Grande première de l’initiation féminine,

la réception de Madame de Xaintrailles[3]

 

            Femme du général de ce nom, Madame de Xaintrailles fut son aide de camp et mérita que le premier consul Bonaparte la maintint dans les fonctions de son grade et lui donnât un brevet de chef d’escadron. Elle avait droit à ces distinctions extraordinaire pour son sexe par quelques faits d’armes remarquables et par plusieurs traits d’humanité.

 

            Voici son histoire maçonnique. La loge des Artistes, présidée par le frère Cuvelier, annonce une tenue d’adoption destinée aux dames maçonnes : l’usage est que les frères, avant d’ouvrir les barrières du jardin d’Eden, se réunissent en travaux d’hommes. Madame de Xaintrailles, convoquée pour la loge d’adoption où elle devait être initiée comme femme, arrive à la loge à l’heure militaire, c’est à dire à l’heure fixée par la lettre de convocation. Les frères commençaient à peine leurs travaux maçonniques. On informe le Vénérable de la présence, dans les Pas-Perdus, d’un officier supérieur en grand costume militaire. Le Vénérable lui fait demander s’il est porteur d’un diplôme. L’officier supérieur ne soupçonne pas que par cette pièce on entend un acte qui constate sa qualité de maçon, remet son brevet d’aide de camp ; le frère expert le porte sans l’examiner au Vénérable qui en donne lecture à la loge ; l’étonnement est général. Le Vénérable, ancien militaire, auteur dramatique, maçon enthousiaste, est inspiré par cet incident ; il propose à la loge d’admettre cette héroïne dont il a plusieurs fois entendu parler avec éloge, non au premier grade maçonnique des dames mais au premier de nos grades comme franc-maçon, faisant remarquer que si le premier consul a trouvé dans la conduite guerrière de Madame de Xaintrailles des motifs suffisants pour autoriser la simulation de son sexe, la loge ne pourra être blâmée d’imiter le chef du gouvernement en transgressant, en faveur de cette dame, nos lois et nos usages. La discussion est vive ; le pour et le contre sont soutenus avec une égale ardeur. Un improvisation nouvelle et pleine d’éloquence du Vénérable décide la question, et la loge se charge de justifier par de puissants motifs près du Grand Orient l’innovation inouïe qu’elle se permet dans cette circonstance. Des commissaires sages et prudents vont annoncer à Madame de Xaintrailles la haute faveur dont elle est l’objet, et la préparer à l’initiation des maçons, si elle accepte : «  Je suis homme pour mon pays, dit-elle, je serai homme pour mes frères. » Elle se soumet aux épreuves que l’on modifie autant que les convenances l’exigent, et on la proclame Apprenti Maçon. Une demi-heure après les barrières du jardin d’Eden sont ouvertes et Madame de Xaintrailles, annoncée officiellement dans sa qualité maçonnique, siège sur les bancs au rang des hommes.
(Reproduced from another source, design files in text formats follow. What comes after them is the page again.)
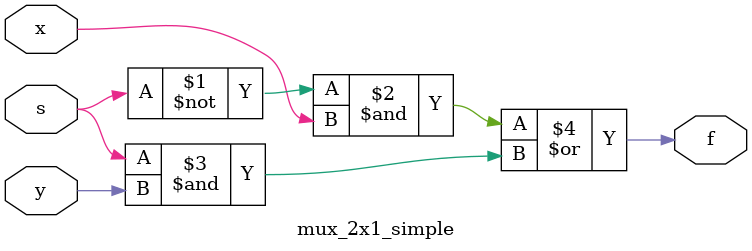
<source format=v>
`timescale 1ns / 1ps


module mux_2x1_simple(
    input x,y,s,
    output f
    );
    
    assign f = ~s & x | s & y;
endmodule

</source>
[1] Extrait d’un discours d’Orateur pour la réception d’un nouvel Apprenti à la R.L. Les Trinosophes. Précis historique de l’Ordre de la Franc-Maçonnerie, tome II, Jean-Claude Bésuchet, 1829, bibliothèque de la GLNF.

[2] Discours prononcé dans la loge des arts et de l’amitié, par son vénérable le frère Nicollet, Bésuchet, op cité, tome II, choix de discours.

[3] Bésuchet, op. cité, tome II, biographie.